Q: Are employers required to provide employees with a notice or certification of furlough or reduced hours?
A: We certainly encourage employers to provide such notices to their employees to allow for speedy implementation of the unemployment programs. Employees who are having difficulties obtaining documents from their former employer can self-certify their eligibility.
Q: Is there anything that employees can do to encourage their employer to sign up on hireguam.com?
A: Some employees are worried that their employer won’t sign up. They can email GDOL to check if their employer registered, and if not, I would be willing to call the employer. The department's email address for employees in this situation is firstname.lastname@example.org. Employees are also able to self-certify their eligibility if they are having difficulties with their previous employer.
Q: What do affected workers need to bring or input in order to complete their application?

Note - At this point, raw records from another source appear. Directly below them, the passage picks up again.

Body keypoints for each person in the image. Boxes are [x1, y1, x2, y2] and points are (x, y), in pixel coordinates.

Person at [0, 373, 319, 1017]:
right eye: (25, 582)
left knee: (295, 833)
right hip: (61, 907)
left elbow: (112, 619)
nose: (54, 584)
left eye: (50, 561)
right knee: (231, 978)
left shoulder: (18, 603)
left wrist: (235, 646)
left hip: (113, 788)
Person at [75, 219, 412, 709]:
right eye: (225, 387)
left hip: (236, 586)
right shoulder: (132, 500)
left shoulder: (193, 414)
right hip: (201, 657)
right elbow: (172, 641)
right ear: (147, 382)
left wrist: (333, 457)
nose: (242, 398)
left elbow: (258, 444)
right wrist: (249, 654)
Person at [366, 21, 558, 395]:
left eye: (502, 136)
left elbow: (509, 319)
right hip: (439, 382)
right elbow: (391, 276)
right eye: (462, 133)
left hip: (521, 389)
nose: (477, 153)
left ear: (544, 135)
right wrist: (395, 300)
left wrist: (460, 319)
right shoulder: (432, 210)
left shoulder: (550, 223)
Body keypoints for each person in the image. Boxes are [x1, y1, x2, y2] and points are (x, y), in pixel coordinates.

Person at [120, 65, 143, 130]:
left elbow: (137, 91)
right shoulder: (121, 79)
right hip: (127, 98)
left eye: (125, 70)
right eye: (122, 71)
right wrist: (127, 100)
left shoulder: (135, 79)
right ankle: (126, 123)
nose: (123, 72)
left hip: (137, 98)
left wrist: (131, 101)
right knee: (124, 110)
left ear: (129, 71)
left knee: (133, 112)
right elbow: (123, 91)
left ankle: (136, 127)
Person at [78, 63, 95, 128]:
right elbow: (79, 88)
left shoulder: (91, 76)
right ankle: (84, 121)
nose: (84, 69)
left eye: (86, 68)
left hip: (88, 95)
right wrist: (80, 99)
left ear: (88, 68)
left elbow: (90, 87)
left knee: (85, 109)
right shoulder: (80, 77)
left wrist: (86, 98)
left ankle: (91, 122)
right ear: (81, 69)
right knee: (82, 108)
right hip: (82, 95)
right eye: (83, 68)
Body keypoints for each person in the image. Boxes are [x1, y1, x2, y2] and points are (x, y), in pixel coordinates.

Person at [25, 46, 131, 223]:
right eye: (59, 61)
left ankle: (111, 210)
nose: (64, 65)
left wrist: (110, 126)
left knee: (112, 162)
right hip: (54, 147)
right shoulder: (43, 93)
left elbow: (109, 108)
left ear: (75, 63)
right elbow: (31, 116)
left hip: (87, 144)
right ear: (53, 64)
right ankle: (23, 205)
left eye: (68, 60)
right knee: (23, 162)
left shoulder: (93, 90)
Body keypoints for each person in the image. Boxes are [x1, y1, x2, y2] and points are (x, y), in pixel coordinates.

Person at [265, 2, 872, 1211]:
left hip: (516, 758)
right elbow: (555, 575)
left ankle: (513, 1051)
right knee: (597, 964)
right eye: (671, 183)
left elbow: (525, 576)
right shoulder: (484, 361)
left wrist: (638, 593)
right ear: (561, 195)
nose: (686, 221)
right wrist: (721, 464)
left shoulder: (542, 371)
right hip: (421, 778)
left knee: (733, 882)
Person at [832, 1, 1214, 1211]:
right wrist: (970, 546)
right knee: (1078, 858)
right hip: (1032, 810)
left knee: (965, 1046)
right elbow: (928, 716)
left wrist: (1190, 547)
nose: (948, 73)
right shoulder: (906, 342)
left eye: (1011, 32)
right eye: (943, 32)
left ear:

A; The first thing they will need to bring is an ID. It doesn't have to be a passport; it can be a Guam ID, a Guam drivers license, an out of state license. As long as it’s valid and it proves who you are, that’s what we need initially. If they can, get a letter from their employer stating the date they were furloughed or their wages were reduced. If they can’t the employee can self-certify that they qualify for the program.
Q: For people who have limited access to technology like scanners, would a photo of relevant documents, like a layoff notice or check stub be accepted by GDOL?
A: Yes. We are accepting many different forms of these documents because we know that some employers have left the island. We are also allowing employees to self-certify if they are unable to reach their former employer. The federal Department of Labor will also conduct audits to address any fraud that may occur in this program.
Q: After residents complete the application process, how soon will they receive their benefits?
A: As soon as the employee module is up and running, it is designed to be able to get money out right away, especially if the applicants opted for a wire transfer as opposed to a paper check.
Q: What can you tell us about the selection process for the vendor of the online application?
A: The vendor GDOL went with was the original vendor we used to create hireguam.com and our job search engine. They focus on workforce development. The great thing about using the same company is all of these modules talk to each other. When the pandemic dies down or goes away and the economy starts to pick back up again, an employee’s information will seamlessly transition over to the job search site. Now they can look for dislocated worker programs, apprenticeship programs, a new career, or training GDOL offers.